Good job! Now we're ready to get down to business 💪

### Starting Jupyter Lab:
- Seriously, make sure you save that env file. 
- pipenv users can just run `pipenv run jupyter lab` to fire up jupyter lab. pipenv will load up your credential for you and all will be well
- if this is scary, you can ignore the `.env` file and just paste your credential in plaintext directly in this notebook -- but you should feel bad about your craftsmanship.

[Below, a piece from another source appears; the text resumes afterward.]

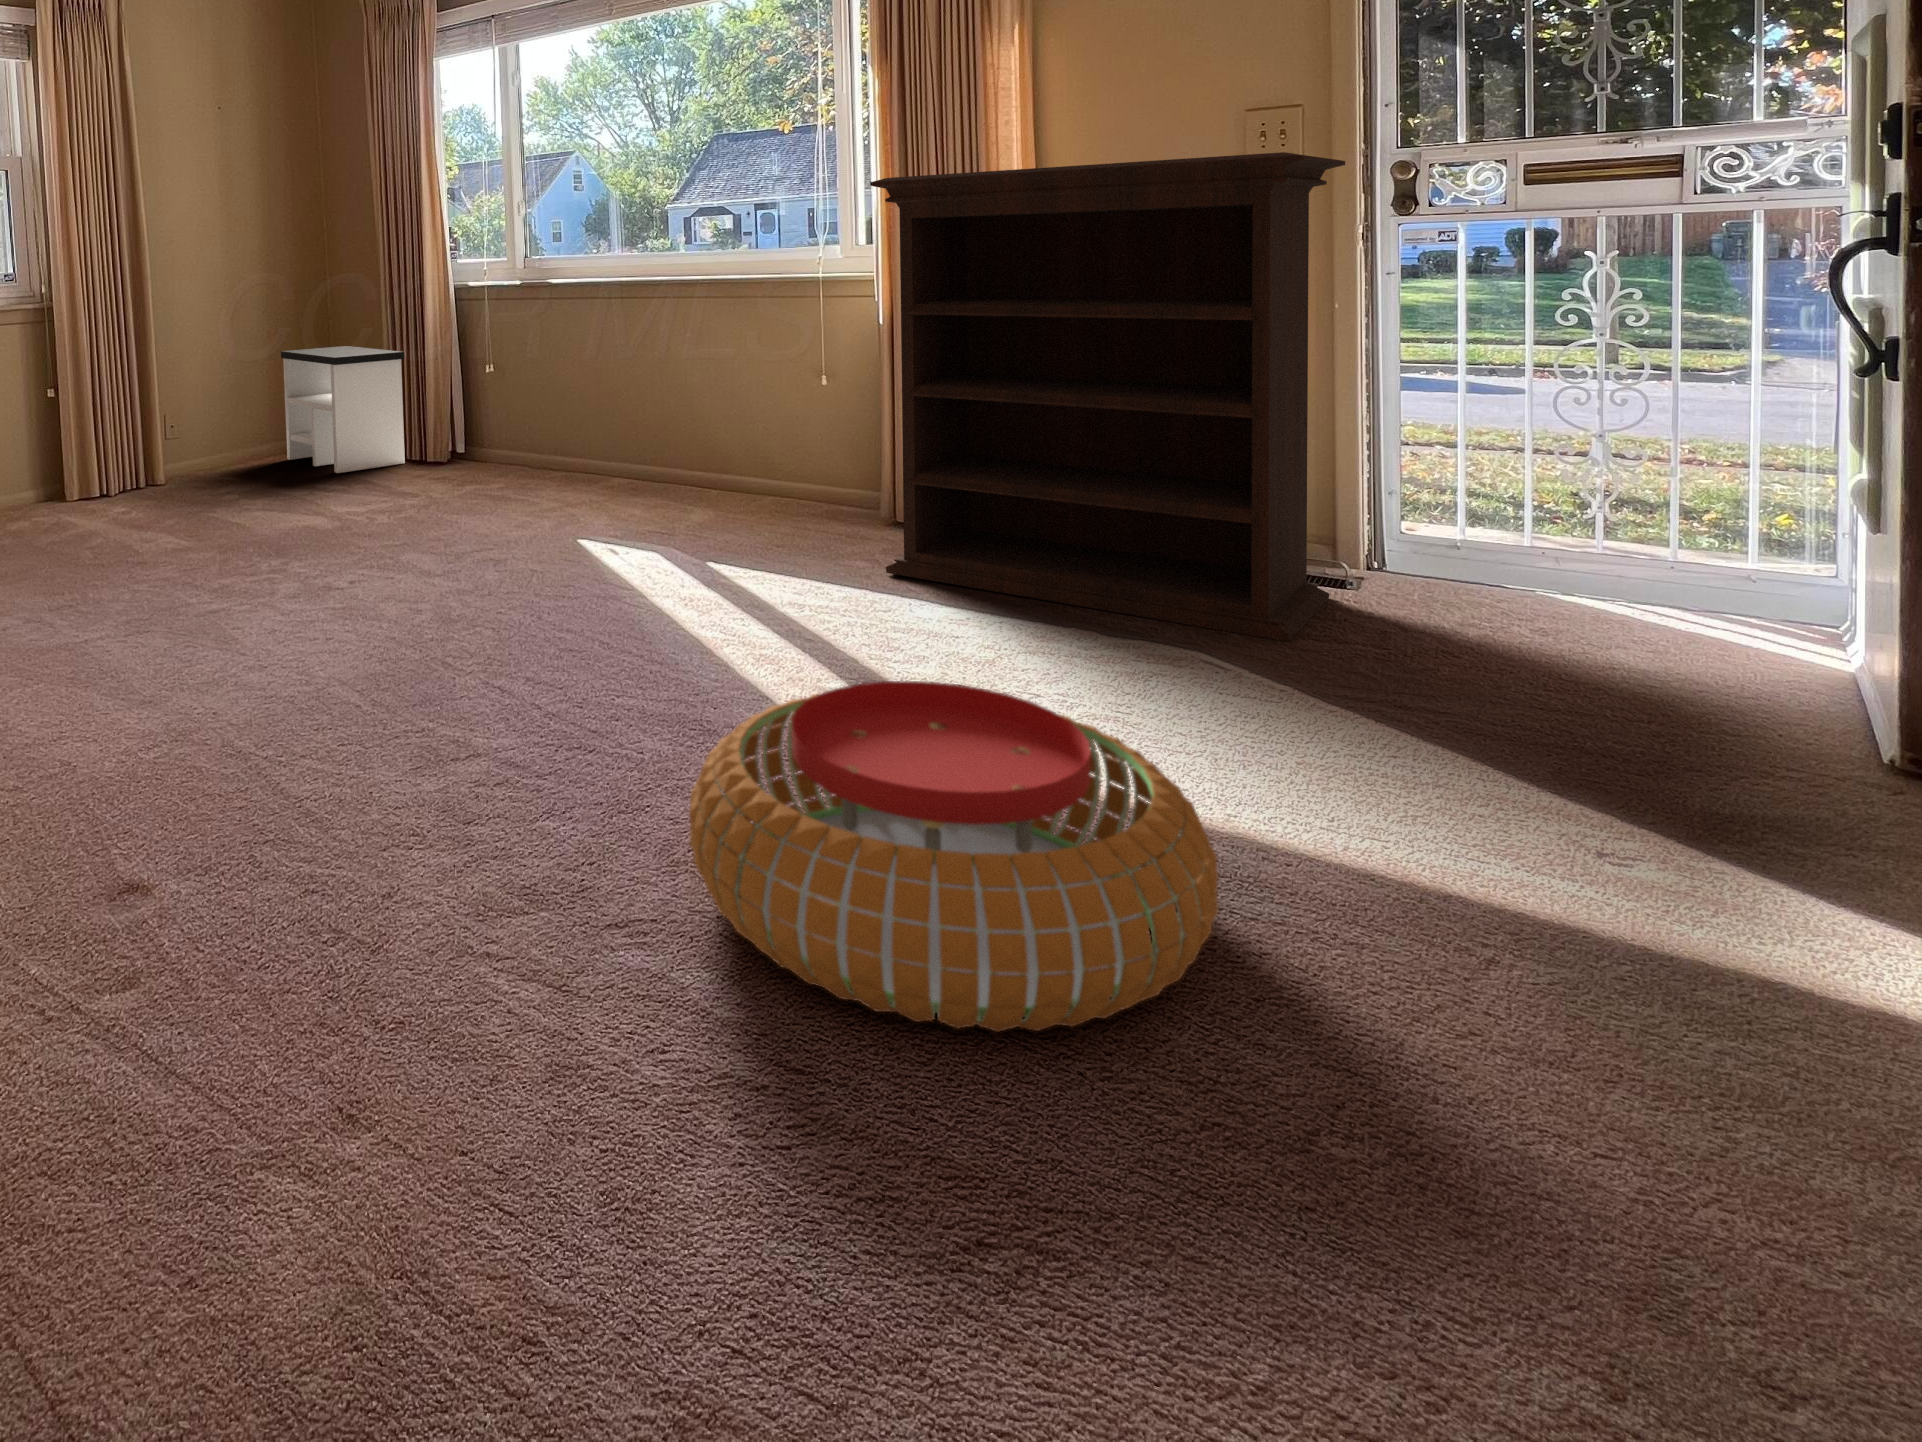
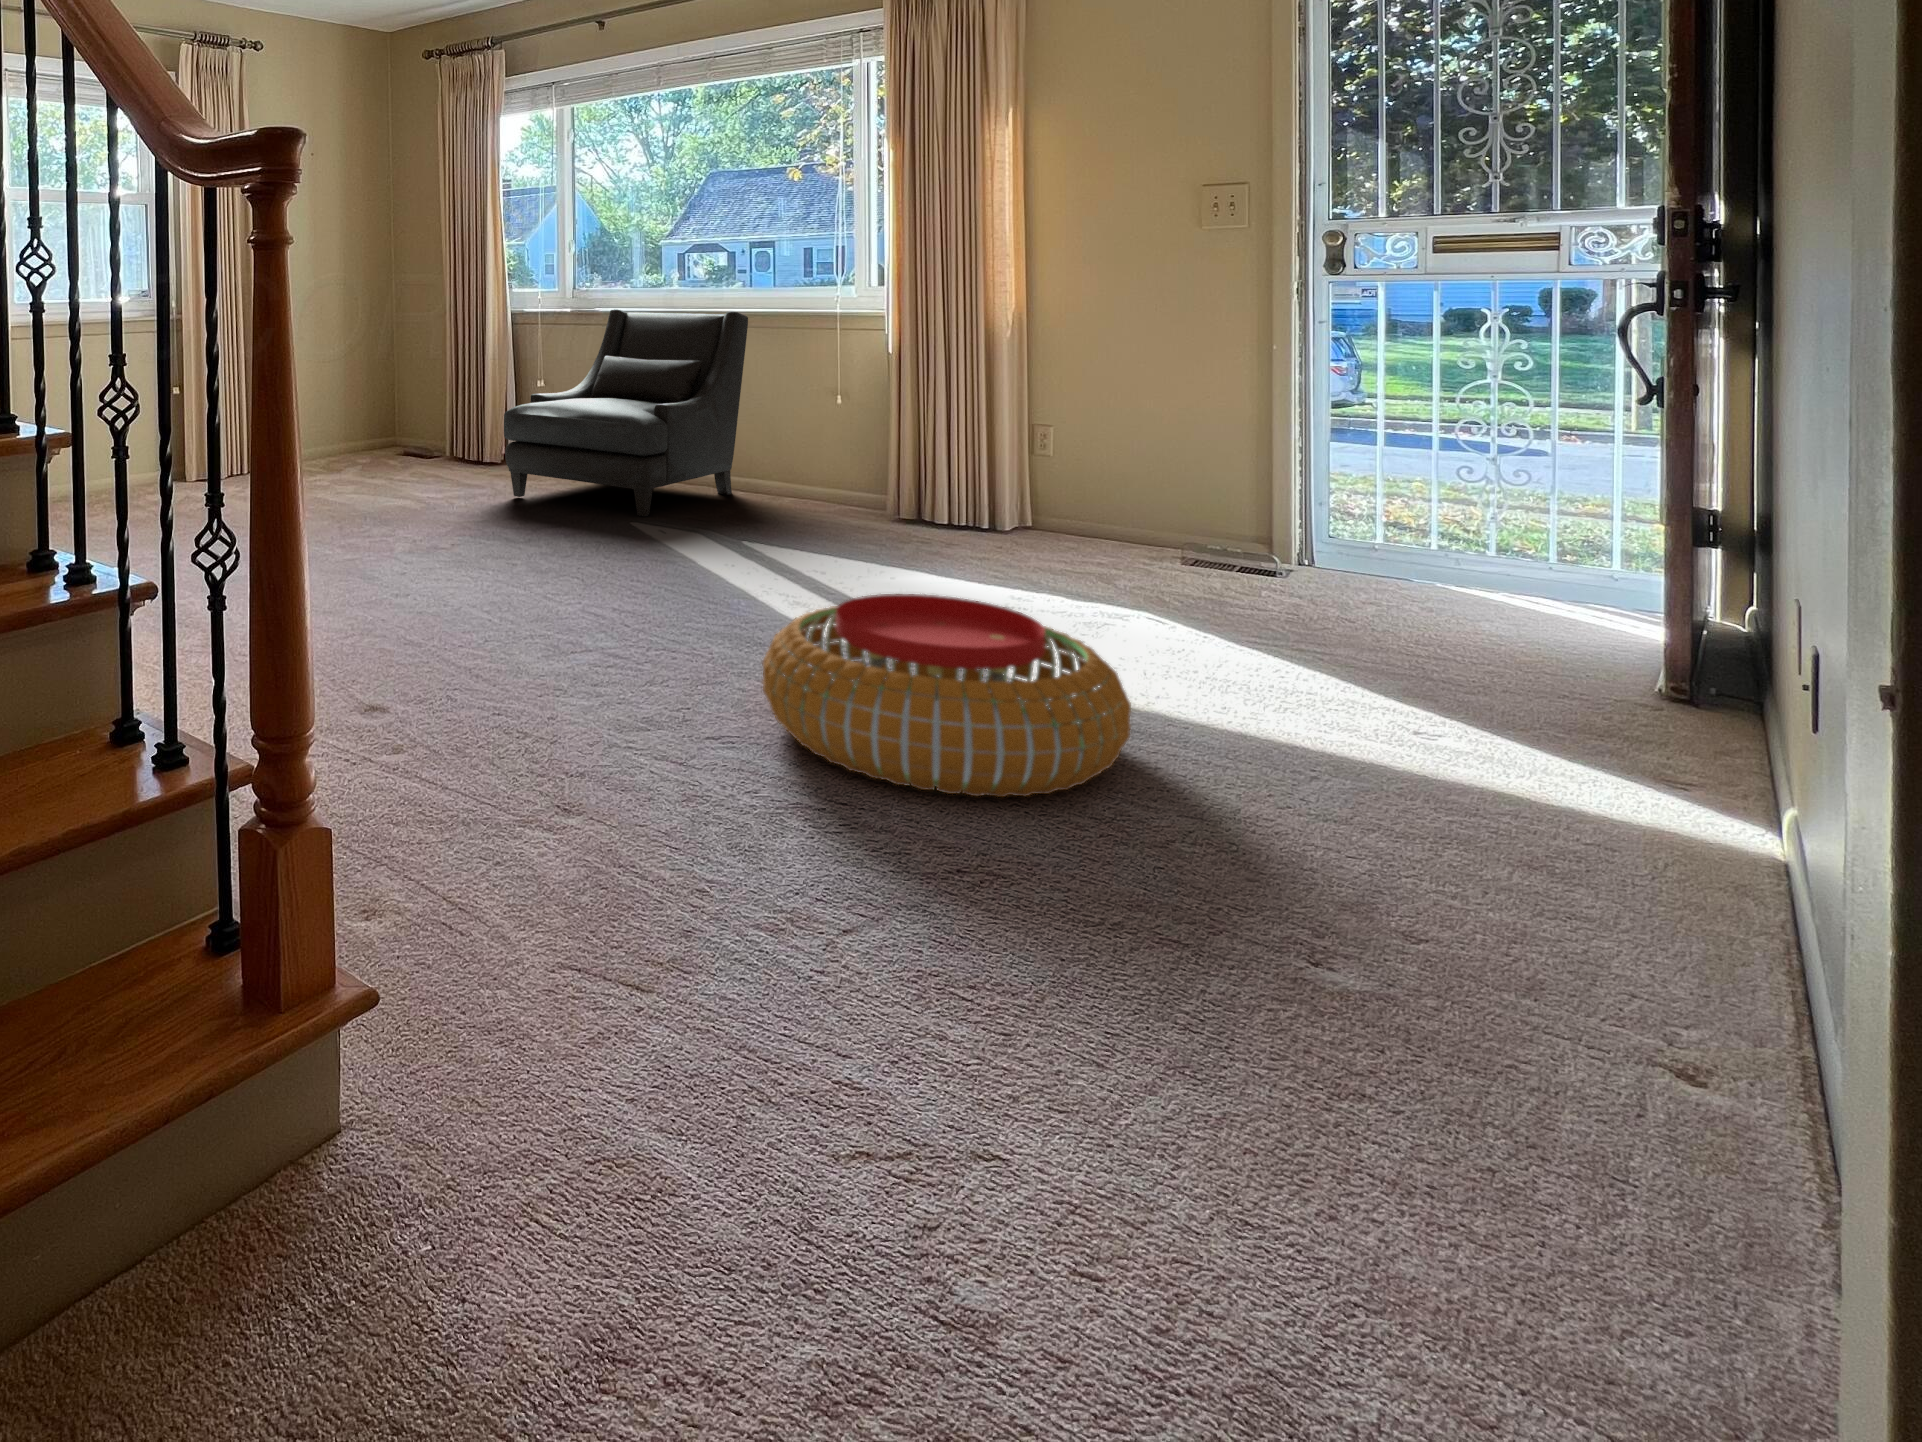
bookshelf: present [870,152,1345,642] -> none [886,223,1278,609]
armchair: none [432,279,719,531] -> present [504,309,748,516]
side table: present [281,346,405,473] -> none [360,361,468,468]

*One last note* -- you definitely don't have the weather data that I have in your warehouse. It's just an example. Connect to whatever data you want to.

Happy building! 🧊

In [None]:
import os, time

from pyiceberg.catalog import load_catalog
import polars as pl

# You'll need a tabular credential. Member credential or service account will work fine
TABULAR_CREDENTIAL       = os.environ['TABULAR_CREDENTIAL']
TABULAR_TARGET_WAREHOUSE = 'enterprise_data_warehouse' # replace this with your tabular warehouse name
TABULAR_CATALOG_URI      = 'https://api.tabular.io/ws' # unless you're a single tenant user, you don't need to change this

catalog_properties = {
    'uri':        TABULAR_CATALOG_URI,
    'credential': TABULAR_CREDENTIAL,
    'warehouse':  TABULAR_TARGET_WAREHOUSE
}
catalog = load_catalog(**catalog_properties)

In [40]:
# load the weather data 🌞
tbl = catalog.load_table("batch_raw.serverless_weather_raw")
df = pl.scan_iceberg(tbl).unnest('main')

# Get the average temp by city over the last couple hours
few_hours_ago = int(time.time() - 2*60*60) # 2 hours ago
df_indy = pl.SQLContext(frame=df).execute(
    f"""
    select 
        name as city, 
        avg(temp) as avg_recent_temp_f

    from frame

    where dt > {few_hours_ago}

    group by name
    """
)

print('Polars 🐻‍❄️ average temp by city over the last few hours:')
df_indy.collect()

Polars 🐻‍❄️ average temp by city over the last few hours:


city,avg_recent_temp_f
str,f64
"""New York""",37.430455
"""London""",45.571818
"""Sydney""",71.984762
"""Indianapolis""",44.572273
"""San Jose""",59.684545
"""St Louis""",53.871364
"""Tokyo""",61.255714
"""Paris""",46.866087
"""Nashville""",55.564091